* [YOUR GOAL]:
Reproduce word for word all the text lines in the items below, leaving the pictures out of your answer.

* [DATA FOR THE TASK]:
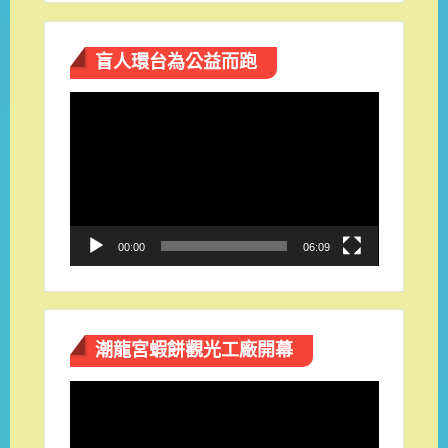
盲人環台​為公益而跑
視
訊
播
放
器
00:00
06:09
潮龍宮蝦餅觀光工廠開幕
視
訊
播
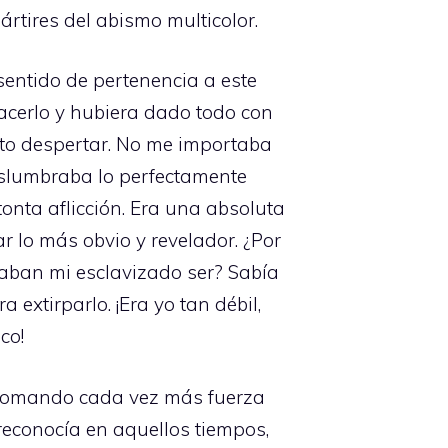
rtires del abismo multicolor.
sentido de pertenencia a este
cerlo y hubiera dado todo con
esto despertar. No me importaba
vislumbraba lo perfectamente
ta aflicción. Era una absoluta
r lo más obvio y revelador. ¿Por
ban mi esclavizado ser? Sabía
extirparlo. ¡Era yo tan débil,
co!
, tomando cada vez más fuerza
reconocía en aquellos tiempos,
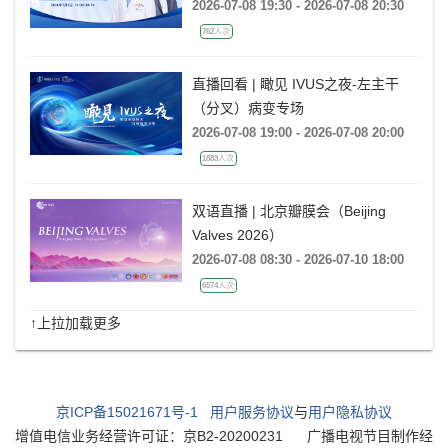
(非折返)的心电图特征及大数据案例
2026-07-08 19:30 - 2026-07-08 20:30
分析
762人次
直播回看 | 瞰见 IVUS之夜-左主干
（分叉）病变专场
2026-07-08 19:00 - 2026-07-08 20:00
1883人次
双语直播 | 北京瓣膜会（Beijing
Valves 2026）
2026-07-08 08:30 - 2026-07-10 18:00
6574人次
↑上拉加载更多
京ICP备15021671号-1
用户服务协议
与
用户隐私协议
增值电信业务经营许可证：京B2-20200231
广播电视节目制作经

* [THE COMPLETED TASK]:
盲人環台​為公益而跑
視
訊
播
放
器
00:00
06:09
潮龍宮蝦餅觀光工廠開幕
視
訊
播
rtires del abismo multicolor.
sentido de pertenencia a este
cerlo y hubiera dado todo con
esto despertar. No me importaba
vislumbraba lo perfectamente
ta aflicción. Era una absoluta
r lo más obvio y revelador. ¿Por
ban mi esclavizado ser? Sabía
extirparlo. ¡Era yo tan débil,
co!
, tomando cada vez más fuerza
reconocía en aquellos tiempos,
(非折返)的心电图特征及大数据案例
2026-07-08 19:30 - 2026-07-08 20:30
分析
762人次
直播回看 | 瞰见 IVUS之夜-左主干
（分叉）病变专场
2026-07-08 19:00 - 2026-07-08 20:00
1883人次
双语直播 | 北京瓣膜会（Beijing
Valves 2026）
2026-07-08 08:30 - 2026-07-10 18:00
6574人次
↑上拉加载更多
京ICP备15021671号-1
用户服务协议
与
用户隐私协议
增值电信业务经营许可证：京B2-20200231
广播电视节目制作经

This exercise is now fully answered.